⟨
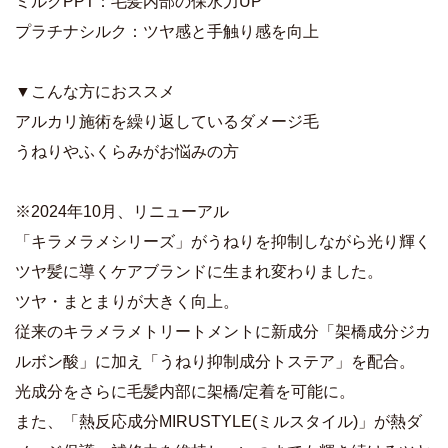
ミルクPPT：毛髪内部の保水力UP
プラチナシルク：ツヤ感と手触り感を向上
▼こんな方におススメ
アルカリ施術を繰り返しているダメージ毛
うねりやふくらみがお悩みの方
※2024年10月、リニューアル
「キラメラメシリーズ」がうねりを抑制しながら光り輝く
ツヤ髪に導くケアブランドに生まれ変わりました。
ツヤ・まとまりが大きく向上。
従来のキラメラメトリートメントに新成分「架橋成分ジカ
ルボン酸」に加え「うねり抑制成分トステア」を配合。
光成分をさらに毛髪内部に架橋/定着を可能に。
また、「熱反応成分MIRUSTYLE(ミルスタイル)」が熱ダ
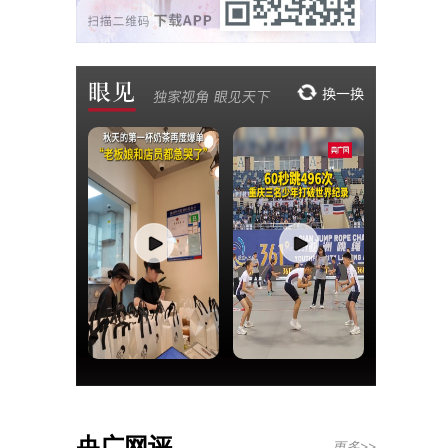
央广网评
更多>>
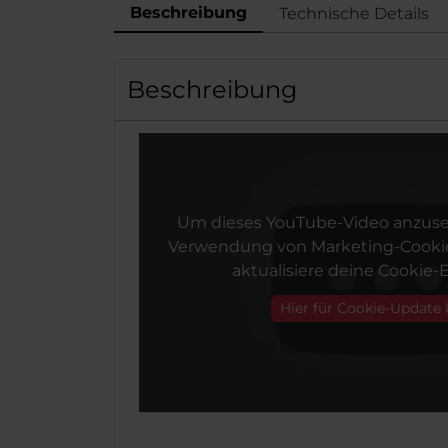
Beschreibung
Technische Details
Beschreibung
Um dieses YouTube-Video anzuse
Verwendung von Marketing-Cookie
aktualisiere deine Cookie-E
Hier für Cookie-Update 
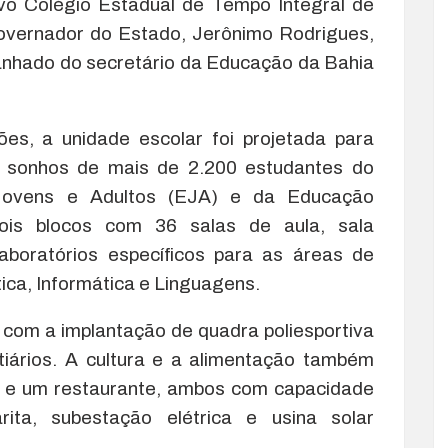
o Colégio Estadual de Tempo Integral de
governador do Estado, Jerônimo Rodrigues,
anhado do secretário da Educação da Bahia
es, a unidade escolar foi projetada para
os sonhos de mais de 2.200 estudantes do
Jovens e Adultos (EJA) e da Educação
dois blocos com 36 salas de aula, sala
 laboratórios específicos para as áreas de
ica, Informática e Linguagens.
 com a implantação de quadra poliesportiva
stiários. A cultura e a alimentação também
 e um restaurante, ambos com capacidade
ta, subestação elétrica e usina solar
⟩
> **Requirement**
Each record must be repeated verbatim, and no picture may appear in the copy.

> **Expected output**
ミルクPPT：毛髪内部の保水力UP
プラチナシルク：ツヤ感と手触り感を向上
▼こんな方におススメ
アルカリ施術を繰り返しているダメージ毛
うねりやふくらみがお悩みの方
※2024年10月、リニューアル
「キラメラメシリーズ」がうねりを抑制しながら光り輝く
ツヤ髪に導くケアブランドに生まれ変わりました。
ツヤ・まとまりが大きく向上。
従来のキラメラメトリートメントに新成分「架橋成分ジカ
ルボン酸」に加え「うねり抑制成分トステア」を配合。
光成分をさらに毛髪内部に架橋/定着を可能に。
また、「熱反応成分MIRUSTYLE(ミルスタイル)」が熱ダ
央广网评
更多>>
Beschreibung
Technische Details
Beschreibung
Um dieses YouTube-Video anzuse
Verwendung von Marketing-Cookie
aktualisiere deine Cookie-E
Hier für Cookie-Update 
o Colégio Estadual de Tempo Integral de
governador do Estado, Jerônimo Rodrigues,
anhado do secretário da Educação da Bahia
es, a unidade escolar foi projetada para
os sonhos de mais de 2.200 estudantes do
Jovens e Adultos (EJA) e da Educação
dois blocos com 36 salas de aula, sala
 laboratórios específicos para as áreas de
ica, Informática e Linguagens.
 com a implantação de quadra poliesportiva
stiários. A cultura e a alimentação também
 e um restaurante, ambos com capacidade
ta, subestação elétrica e usina solar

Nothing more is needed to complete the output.